Unconventional $s$-Wave Pairing with Point-Node-Like Gap Structure in UTe$_2$

Abstract

We explore the pairing state and gap structure of UTe$_2$ using a six-orbital model which we call the $f$-$d$-$p$ model. Our model accurately reproduces the quasi-two-dimensional Fermi surfaces consistent with recent de Haas-van Alphen oscillation measurements and the $(0, \pm π, 0)$ antiferromagnetic spin fluctuations observed by neutron scattering. We incorporate on-site Coulomb repulsion for $f$ electrons and solve the linearized Eliashberg equation within the third-order perturbation theory to investigate the superconducting symmetry in UTe$_2$. The most likely state is found to be an $s$-wave state with a highly anisotropic superconducting gap structure that exhibits a point-node-like behavior of the specific heat at low temperatures.

Figures (13)

• Figure 1: (a) Crystal structure (Space group: $Immm$) and $t_{1,2,3}$, $t_4$, and $t_5$ correspond to U-U, U-Te2, and Te2-Te2 hoppings, respectively. (b) Model band structure. The line width indicates the weight of $f$ electrons.
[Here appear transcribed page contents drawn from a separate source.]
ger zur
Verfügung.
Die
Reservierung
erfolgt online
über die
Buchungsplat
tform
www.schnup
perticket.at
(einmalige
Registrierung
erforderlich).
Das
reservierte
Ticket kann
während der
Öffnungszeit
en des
The light grey lines display the band structure given by GGA+U ($U$ = 2.0 eV). (c) Fermi surfaces Kawamura1. The weight of $f$ electrons is illustrated in color. (d) Bare static spin susceptibility $\chi^{(0)}(\bm{Q}) = \chi^{(0)}(\bm{Q}, i\Omega_n = 0)$ on the $Q_z = 0$ plane. $\chi^{(0)}(\bm{Q})$ has peaks at $\bm{Q} \approx (0, \pm \pi, 0)$.
• Figure 2: Feynman diagrams for the effective pairing interaction in TOPT. (a) -- (c) Diagrams are incorporated also in RPA. (d) -- (g) Diagrams representing vertex correction terms are not included in RPA. The empty square symbols represent the anti-symmetrized bare Coulomb interaction.
• Figure 3: (a) Eigenvalues of spin-singlet (circles) and triplet (triangles) states. The empty and filled symbols denote the results for $U=1.50$ and 1.75 eV, respectively. (b, c) Magnitude of the anomalous self-energy on the $\alpha$ and $\beta$ Fermi surfaces, expressed in color.
• Figure 3: (b, c) Magnitude of the anomalous self-energy $\Delta_a(\bm{k}, i \pi T)$ on the $\alpha$ and $\beta$ Fermi surfaces, expressed in color. Although point-node-like structures appeared at the corner of the $\alpha$-surface in the original text, correct point-node-like structures appear on the $\beta$-surface near the zone boundary of $k_z=2\pi/c$.
• Figure 4: Calculated specific heat as a function of $(T/T_c)^2$. The linear behavior is qualitatively consistent with experiments. The vertical axis is normalized by the normal state value at $T_c$. The $T^3$ dependence of $C$ (red line) indicates the existence of a point-node structure. The inset shows an enlarged view of the low-temperature behavior.